The only reason for fives in the rating system is because there aren't sixes. Jeremy, Rita, and the reception staff were consummate professionals every step in our care. The initial inquiry was promptly answered, Jeremy was freely accessible by phone and e-mail. An appointment was available on short notice when my son had a day off from school and the process was outlined thoroughly so there were no surprises or hitches. Jeremy demonstrates a mastery of his craft that assures patients they are in capable hands. The mask is well made, protective, and perfectly fitted. He took time to explain everything and answer any questions. The entire staff was courteous, efficient and professional. I have nothing but the highest regard for the entire process and will unreservedly recommend your services to Garet's treating surgeon, as well as anyone who may have similar needs in the future. Thank you again.

Respectfully,
Gregory A Voit, MD Orthopedic Hand & Microvascular Surgeon
Press Releases/News

Q & A with Jeremy Murray, CO, OTL

06-01-2012

Jeremy Murray is the director of orthotics at Michigan Hand and Sports Rehabilitation Centers (MHSRC), headquartered in Warren. The orthotics department, which Murray oversees, offers an array of orthotic services; however, his specialty is personalized protective facemasks. He has fit athletes from as far away as Russia, on individuals as young as four to as old as their mid 60s, and on all levels—from grade school, high school, college, professional, to adult recreational. While most of the masks he makes are for basketball and soccer, he has made them for cheerleading, baseball and softball, water and horse polo, martial arts, field hockey, volleyball, and more.

How did you become interested in O&P?

I pursued healthcare because of my sister, Hannah. During the birthing process she had the oxygen supply cut off to her brain (birth anoxia), which left her severely, multiply disabled. Her occupational therapist (OT) lived down the street from our home, and I shadowed her for several months. After working as an OT for a few years, I was able to work under the direction of Jerry McHale, CO, who introduced me to the orthotics profession. His knowledge of biomechanics, fabrication techniques, and attention to detail intrigued me. Further, as my patient load increased and their needs became more complicated, I found that it was not feasible to treat every problem without better exposure to a wider variety of materials and processes. I realized that as a certified orthotist I would be able to successfully treat a more varied patient population.

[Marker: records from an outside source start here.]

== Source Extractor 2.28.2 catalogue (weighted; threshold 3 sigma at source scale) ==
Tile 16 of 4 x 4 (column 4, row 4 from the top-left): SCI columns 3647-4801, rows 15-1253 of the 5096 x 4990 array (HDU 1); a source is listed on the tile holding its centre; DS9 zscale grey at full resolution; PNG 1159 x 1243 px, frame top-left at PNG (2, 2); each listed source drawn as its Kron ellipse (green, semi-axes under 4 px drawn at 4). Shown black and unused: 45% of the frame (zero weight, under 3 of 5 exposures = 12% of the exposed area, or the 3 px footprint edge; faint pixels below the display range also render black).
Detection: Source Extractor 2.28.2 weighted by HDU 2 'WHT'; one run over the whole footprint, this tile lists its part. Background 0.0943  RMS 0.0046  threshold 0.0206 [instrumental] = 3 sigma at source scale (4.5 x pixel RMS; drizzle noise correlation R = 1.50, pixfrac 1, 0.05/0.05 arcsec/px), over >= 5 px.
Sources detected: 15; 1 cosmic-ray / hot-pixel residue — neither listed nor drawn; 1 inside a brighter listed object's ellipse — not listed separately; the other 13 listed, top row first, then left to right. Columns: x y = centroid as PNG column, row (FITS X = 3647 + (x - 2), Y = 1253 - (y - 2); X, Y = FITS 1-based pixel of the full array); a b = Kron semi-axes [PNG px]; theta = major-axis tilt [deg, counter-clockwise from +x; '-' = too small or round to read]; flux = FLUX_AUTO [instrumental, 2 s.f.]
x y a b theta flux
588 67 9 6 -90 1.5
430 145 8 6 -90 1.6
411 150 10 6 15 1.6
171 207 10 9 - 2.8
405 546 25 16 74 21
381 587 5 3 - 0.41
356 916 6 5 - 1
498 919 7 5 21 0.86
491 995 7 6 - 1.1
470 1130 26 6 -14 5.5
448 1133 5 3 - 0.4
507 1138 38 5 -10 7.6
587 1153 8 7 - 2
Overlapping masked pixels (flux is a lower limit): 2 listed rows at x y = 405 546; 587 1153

How has your career progressed?

I spent the first four years of my professional career working as an upper-limb rehabilitation specialist, using directmolded, low-temperature materials for patients in an outpatient, acute setting. Because of my exposure to MHSRC, I pursued and completed the educational and certification requirements to become an orthotist. Once certified, my career progressed rapidly from staff orthotist to director of orthotics in a little less than four years.

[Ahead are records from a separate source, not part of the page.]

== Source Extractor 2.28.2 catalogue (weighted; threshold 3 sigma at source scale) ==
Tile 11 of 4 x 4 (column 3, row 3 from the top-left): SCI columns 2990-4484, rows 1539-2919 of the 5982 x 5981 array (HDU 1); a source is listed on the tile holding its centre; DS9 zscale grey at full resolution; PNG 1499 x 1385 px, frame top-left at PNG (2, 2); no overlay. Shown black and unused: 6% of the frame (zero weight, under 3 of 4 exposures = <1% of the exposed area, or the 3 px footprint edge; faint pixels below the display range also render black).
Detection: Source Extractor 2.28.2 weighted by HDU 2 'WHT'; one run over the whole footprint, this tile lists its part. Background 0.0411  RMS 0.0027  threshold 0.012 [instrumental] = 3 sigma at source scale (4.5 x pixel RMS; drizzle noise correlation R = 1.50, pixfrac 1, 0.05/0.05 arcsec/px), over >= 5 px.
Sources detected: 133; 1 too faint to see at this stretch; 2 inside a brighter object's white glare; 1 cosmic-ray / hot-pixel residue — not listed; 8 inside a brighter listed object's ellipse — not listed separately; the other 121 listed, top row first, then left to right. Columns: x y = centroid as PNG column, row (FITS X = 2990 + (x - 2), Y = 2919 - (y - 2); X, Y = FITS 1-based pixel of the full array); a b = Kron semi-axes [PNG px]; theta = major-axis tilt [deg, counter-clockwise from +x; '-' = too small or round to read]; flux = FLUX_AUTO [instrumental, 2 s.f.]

Please describe how you started creating facemasks for athletes.

I learned to make custom facemasks from Jerry McHale, who was the first person to use a custom facemask for an athletic purpose. In 1990, he fabricated a custom mask for Bill Laimbeer, who played basketball for the Detroit Pistons. The first facemask that I made was for Richard "Rip" Hamilton, who currently plays basketball for the Chicago Bulls. He has been wearing his since 2004.

What are your personal and/or professional goals?

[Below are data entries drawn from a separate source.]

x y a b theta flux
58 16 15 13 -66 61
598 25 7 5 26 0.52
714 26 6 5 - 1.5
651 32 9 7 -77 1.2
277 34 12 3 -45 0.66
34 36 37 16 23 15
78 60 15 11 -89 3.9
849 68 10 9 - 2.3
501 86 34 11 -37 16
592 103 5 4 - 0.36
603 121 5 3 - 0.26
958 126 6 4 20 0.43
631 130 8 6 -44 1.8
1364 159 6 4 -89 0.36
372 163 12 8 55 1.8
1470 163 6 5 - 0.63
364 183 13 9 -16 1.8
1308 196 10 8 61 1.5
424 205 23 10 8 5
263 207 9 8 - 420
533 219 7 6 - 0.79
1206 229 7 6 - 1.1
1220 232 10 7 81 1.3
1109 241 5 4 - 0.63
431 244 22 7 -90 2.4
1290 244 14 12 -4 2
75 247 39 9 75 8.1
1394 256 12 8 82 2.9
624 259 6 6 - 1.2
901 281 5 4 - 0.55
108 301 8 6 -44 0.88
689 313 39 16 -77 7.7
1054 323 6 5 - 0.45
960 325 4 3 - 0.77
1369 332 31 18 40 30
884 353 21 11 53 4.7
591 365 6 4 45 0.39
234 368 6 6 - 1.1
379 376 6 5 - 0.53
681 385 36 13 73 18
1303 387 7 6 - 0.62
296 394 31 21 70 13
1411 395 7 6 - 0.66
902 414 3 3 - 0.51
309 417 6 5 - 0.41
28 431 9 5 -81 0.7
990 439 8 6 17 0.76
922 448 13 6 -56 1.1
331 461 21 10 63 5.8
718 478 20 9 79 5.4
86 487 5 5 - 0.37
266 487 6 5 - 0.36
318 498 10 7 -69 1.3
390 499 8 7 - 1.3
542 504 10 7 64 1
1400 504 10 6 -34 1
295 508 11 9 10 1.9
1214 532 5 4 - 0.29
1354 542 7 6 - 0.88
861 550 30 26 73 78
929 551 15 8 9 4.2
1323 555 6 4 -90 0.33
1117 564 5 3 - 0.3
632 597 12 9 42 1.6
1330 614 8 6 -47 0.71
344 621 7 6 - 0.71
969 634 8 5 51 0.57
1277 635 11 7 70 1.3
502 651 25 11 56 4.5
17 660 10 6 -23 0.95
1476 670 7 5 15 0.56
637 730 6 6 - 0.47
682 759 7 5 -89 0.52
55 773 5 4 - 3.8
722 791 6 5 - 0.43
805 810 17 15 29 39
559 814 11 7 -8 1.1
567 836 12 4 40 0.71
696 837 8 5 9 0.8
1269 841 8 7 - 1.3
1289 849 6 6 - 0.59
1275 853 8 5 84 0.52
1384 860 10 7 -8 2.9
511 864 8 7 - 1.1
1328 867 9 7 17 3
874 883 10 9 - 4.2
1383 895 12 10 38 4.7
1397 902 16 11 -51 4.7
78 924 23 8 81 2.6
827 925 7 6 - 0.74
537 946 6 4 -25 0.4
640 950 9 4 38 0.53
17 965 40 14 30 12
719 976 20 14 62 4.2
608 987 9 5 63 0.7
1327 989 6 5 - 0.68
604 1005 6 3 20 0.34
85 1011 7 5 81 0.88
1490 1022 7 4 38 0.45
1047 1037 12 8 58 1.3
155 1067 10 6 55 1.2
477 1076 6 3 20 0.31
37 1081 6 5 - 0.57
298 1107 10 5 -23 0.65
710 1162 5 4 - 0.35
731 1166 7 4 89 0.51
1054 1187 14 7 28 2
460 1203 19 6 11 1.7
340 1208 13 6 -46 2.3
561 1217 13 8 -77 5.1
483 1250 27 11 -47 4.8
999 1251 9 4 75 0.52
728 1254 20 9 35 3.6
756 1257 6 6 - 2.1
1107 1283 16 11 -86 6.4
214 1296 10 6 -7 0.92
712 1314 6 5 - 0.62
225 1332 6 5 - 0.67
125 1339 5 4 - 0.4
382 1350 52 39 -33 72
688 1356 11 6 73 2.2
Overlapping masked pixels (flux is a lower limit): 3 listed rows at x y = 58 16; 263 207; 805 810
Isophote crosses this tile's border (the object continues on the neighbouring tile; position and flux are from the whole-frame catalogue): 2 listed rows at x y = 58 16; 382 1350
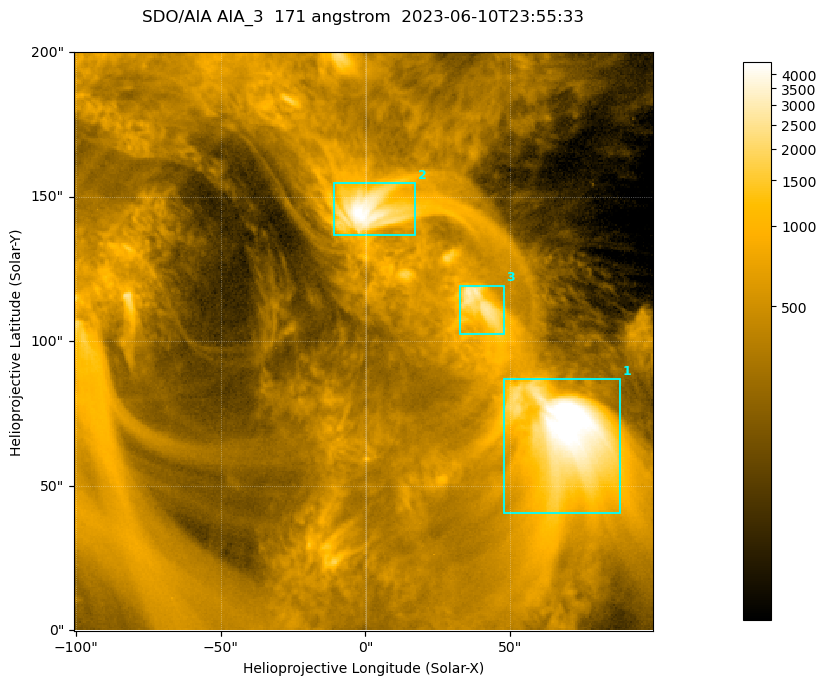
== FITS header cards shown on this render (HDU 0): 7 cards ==
TELESCOP= 'SDO/AIA '           / For AIA: SDO/AIA
INSTRUME= 'AIA_3   '           / For AIA: AIA_ATA1, AIA_ATA2, AIA_ATA3 or AIA_AT
WAVELNTH=                  171 / [angstrom] Wavelength
WAVEUNIT= 'angstrom'           / Wavelength unit: angstrom
DATE-OBS= '2023-06-10T23:55:33.350' / [ISO] Date when observation started; ISO 8
CTYPE1  = 'HPLN-TAN'           / CTYPE1; Typically HPLN
CTYPE2  = 'HPLT-TAN'           / CTYPE2; Typically HPLT

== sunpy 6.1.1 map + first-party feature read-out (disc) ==
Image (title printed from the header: SDO/AIA AIA_3  171 angstrom  2023-06-10T23:55:33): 334 x 334 px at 0.599 arcsec/px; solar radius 945 arcsec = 1577 px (partial field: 1.4% of the solar disc is inside the frame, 100% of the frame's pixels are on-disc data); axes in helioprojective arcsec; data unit not stated in the header (colour bar unlabelled)
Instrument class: DISC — disc imager (sunpy class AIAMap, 171 A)
Bright regions (active regions / flare kernels): reference = the on-disc median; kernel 3 px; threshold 5 sigma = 1110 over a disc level ~355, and >= 1.15x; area >= 111 px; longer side >= 4 px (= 2.4 arcsec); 3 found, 3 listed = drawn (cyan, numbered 1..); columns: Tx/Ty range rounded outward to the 2 arcsec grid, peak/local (2 s.f.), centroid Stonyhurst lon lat
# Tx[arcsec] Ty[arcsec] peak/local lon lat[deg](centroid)
1 48..88 40..88 15 +4 +4
2 -12..18 136..156 13 +0 +9
3 32..48 102..120 8.5 +2 +7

To help make O&P a more nationally recognized and respected profession. I would also like to teach O&P at the university level. I can't think of anything more rewarding than being able to pass along the knowledge and techniques that I have developed.

What areas do you feel are currently the most underserved in terms of the O&P profession?

Upper-limb and arthritis, especially rheumatoid arthritis (RA). There seems to be a lack of understanding of how to treat these patients. RA patients are underserved because O&P professionals lack the requisite education and rheumatologists underutilize O&P professionals. A little more education on the part of both the doctors and the clinicians could help these patients tremendously over the course of their lives.